*** DOCUMENT EXCERPT Section Begins ***

Making the non-mega custodians mega

Custodians outside of the mega players, like BNY Mellon and State Street, will need revolutionary thinking to remain competitive.

In a recent article, Joe Parsons questioned the impact that the new, external to the industry, CEO’s would have on three of the major industry players. These were the mega custodians, BNY Mellon and State Street Bank. There was also Northern Trust, which has similar characteristics to State Street in business mix but faces similar challenges to the other non-mega market players. In fact, all bar the top four or five players in the market have a major challenge. They need revolutionary thinking to avoid profit attrition, product degradation and a slow burn to oblivion.

So, what is the problem?  It is technology spend, people, buy-side dynamics, re-engineering of the business architecture and unseen competition. And the solutions? They must be different for the 15 or so non-mega players from those they are adopting. There will always be niche suppliers, perhaps geographic for specialised products, but being a mini-mega custodian is definitely not an option.

Technology spend by the mega players exceeds the gross revenues of many of the lesser ones. That is no automatic panacea as one can spend and deliver poor technology, but it is a major competitive advantage. The reality is that we appear to be on the cusp of a major re-engineering of IT architectures. At one level firms are moving to functional convergence; using the same platform in different business lines by focusing on the 90% which is comparable rather than the 10% which is different.

*** DOCUMENT EXCERPT Section Ends ***

Pick up the article on non-mega custodians at the point where it ends above, and carry it on in the same style.

*** INPUT DATA Section Begins ***

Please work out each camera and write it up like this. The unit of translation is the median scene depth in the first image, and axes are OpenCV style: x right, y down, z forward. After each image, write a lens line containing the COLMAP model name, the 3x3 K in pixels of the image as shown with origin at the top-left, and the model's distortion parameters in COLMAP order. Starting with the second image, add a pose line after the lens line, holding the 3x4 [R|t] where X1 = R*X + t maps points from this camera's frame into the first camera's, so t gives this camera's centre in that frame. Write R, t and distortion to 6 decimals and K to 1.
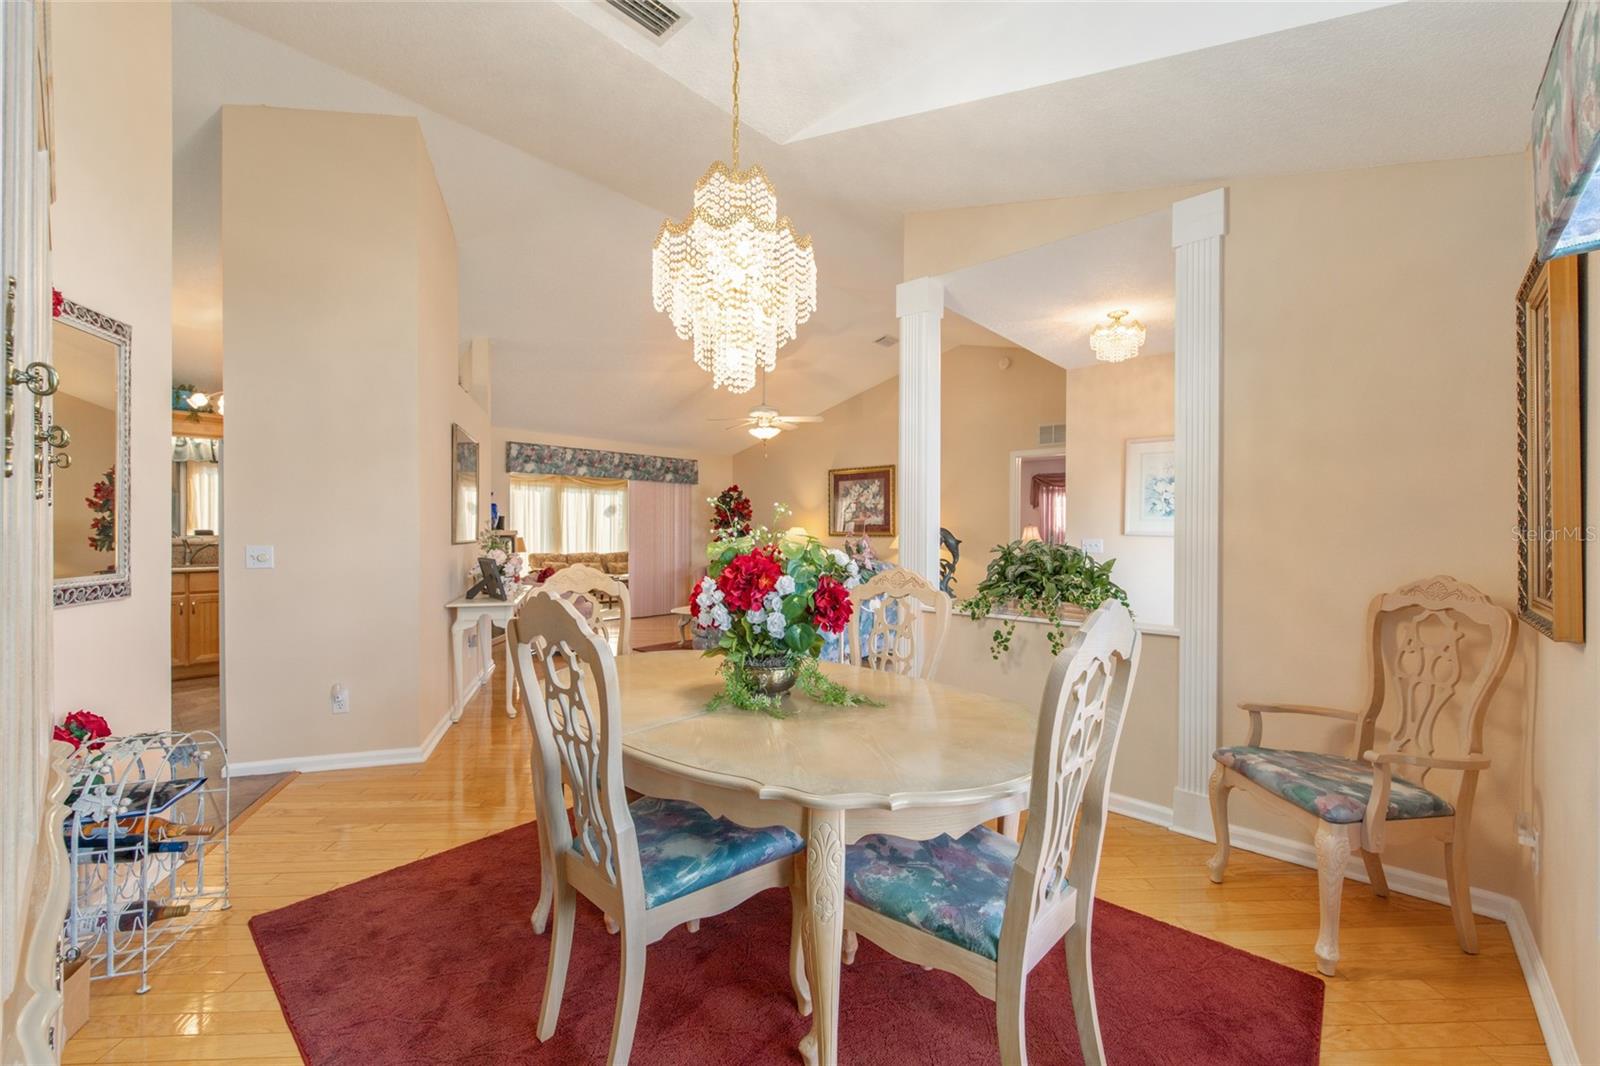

*** INPUT DATA Section Ends ***

## SOLVED PROBLEM
At another level, firms need to consider where they have competitive advantage or where they could outsource into utilities to achieve better performance. Furthermore, there is a need to consider using facilities managers, leveraging more cloud technologies, using artificial intelligence (AI) to better cost advantage and creating possible cooperatives with competitors to reduce the unit cost of investment. In effect, the future has to be more unified supply chains and greater automation. Technology is a barrier for most that budgets cannot overcome; sharing technologies is a solution that few will be able to avoid.

AI should be able to decimate the operational labour force and also some of the front-end information provider functions. You do not need people for 90% of settlement as it is automatic or logically iterative. You do not need people to pass information or explain data or information sent unless your delivery tools are sub-standard. You do need people to understand client needs, offer advice on enhancing client processes and being able to communicate these into requirements that can be met by the business. You do not need people to communicate or calculate the bulk of fund pricing or compliance with fund prospectuses as AI will do it better and faster. You may need less offshoring, quite simply because a large number of those roles are capable of being automated. In reality, you need less people but more skilled and more broadly trained; inevitably that also means better paid or costlier depending on your viewpoint.

Buy-side dynamics will also change. The OECD world is becoming more of a savings consumer than a savings accumulator. The emerging world population dynamics mean they lag the OECD world by around a quarter of a century. Governments and government bodies will continue to be split between the deficit and surplus nations although there will be changes in wealth dynamics as natural resources decline in importance for several currently mega-rich countries.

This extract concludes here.